Two loud-voiced brothers called Nisse and Perra had occupied the former wash house in the basement, which Uncle Göte had equipped. It struck her that it must have been cold and dark, but she hadn’t thought about that at the time. She had just been pleased to have them at a distance. The whole family was noisy. But she hadn’t been homesick, because their home in Gärdet was just a one-room flat with a sleeping alcove.
It occurred to her that in the past people used to write down important family events on the flyleaf of the Bible. When she opened the Bible she had found in the sawdust, it seemed unread, the thin pages adhering to each other. Astrid Jonasson had received it from the congregation in 1942. ‘In Memory of your Confirmation, Psalm 116:1–2.’ Had Astrid ever looked it up? Annie did not do so. But she hunted out St Paul’s First Epistle to the Corinthians and started reading it.
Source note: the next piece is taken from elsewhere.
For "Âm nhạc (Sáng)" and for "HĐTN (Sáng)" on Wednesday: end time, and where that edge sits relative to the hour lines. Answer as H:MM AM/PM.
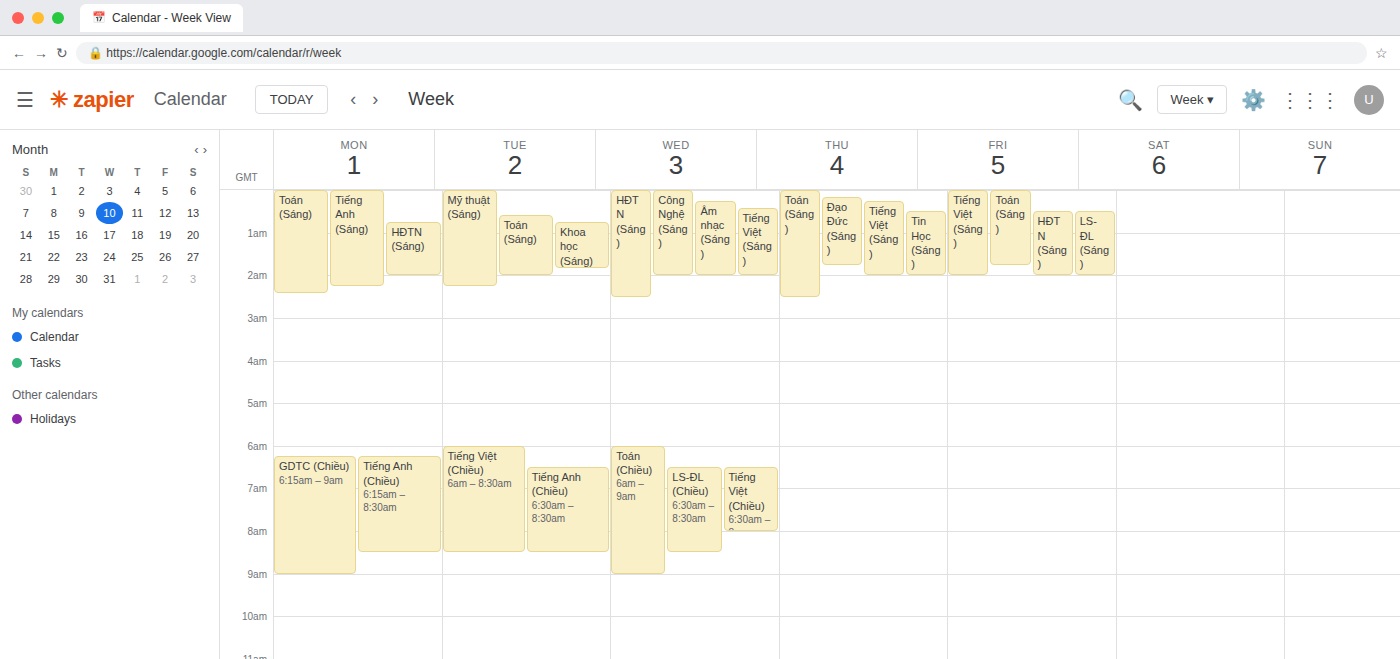
"Âm nhạc (Sáng)": 2:00 AM, exactly on the 2 AM line. "HĐTN (Sáng)": 2:30 AM, halfway between the 2 AM and 3 AM lines.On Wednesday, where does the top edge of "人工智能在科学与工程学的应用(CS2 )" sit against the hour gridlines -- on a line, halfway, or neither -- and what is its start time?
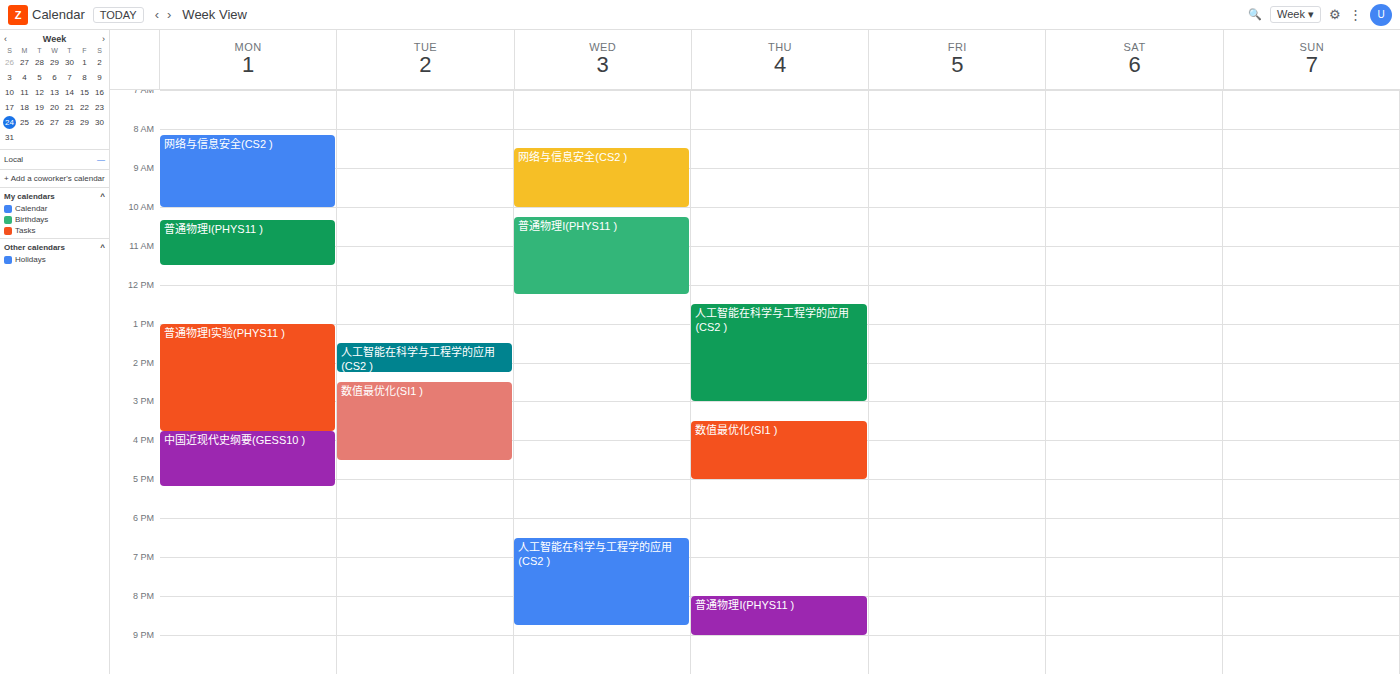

It was all about a small gathering of people exposed to contempt but in possession of something they called spiritual gifts. They were advised against sexual intercourse and eating meat, but if necessary could do both. They were seriously warned against doubting that people could live after death. As they believed, so it would be.
The passages on living in the world did not really sound the way Brita had quoted them, nor like the words that had preoccupied her. But she sensed the origins were right after all. It was clear St Paul believed that a disaster was imminent and it would put an end to any possibility of an earthly life. So now people could – and ought to – give up worrying about their nearest as well as their own feelings and affairs and the world in general. This was obviously the opposite of her own fumbling but basically sensible thoughts.
She had sat for a long time inside that hatch into the loft. Gertrud and Sigrid had walked past a couple of times and looked up at her, but they had said nothing. Sigrid had a worried old face for her nine years. She would probably make her way up there and rummage in the papers. Annie had better hide them. But where? There was no cupboard she could lock and she hadn’t even a box for her things. Everything was common property. She decided to put the whole lot under her bed for the time being and think up somewhere to keep them so that they wouldn’t be spoilt by damp or found and spread around. There were so many of them anyway, she had to make two journeys down the ladder.
As she stood on the ladder fetching the last lot, she stirred up the sawdust and caught sight of a cardboard box in one corner. It had damp patches and must have been there much longer than the rest. It had once been a blue chocolate box bearing the name Freia, and the gold lettering was in Norwegian.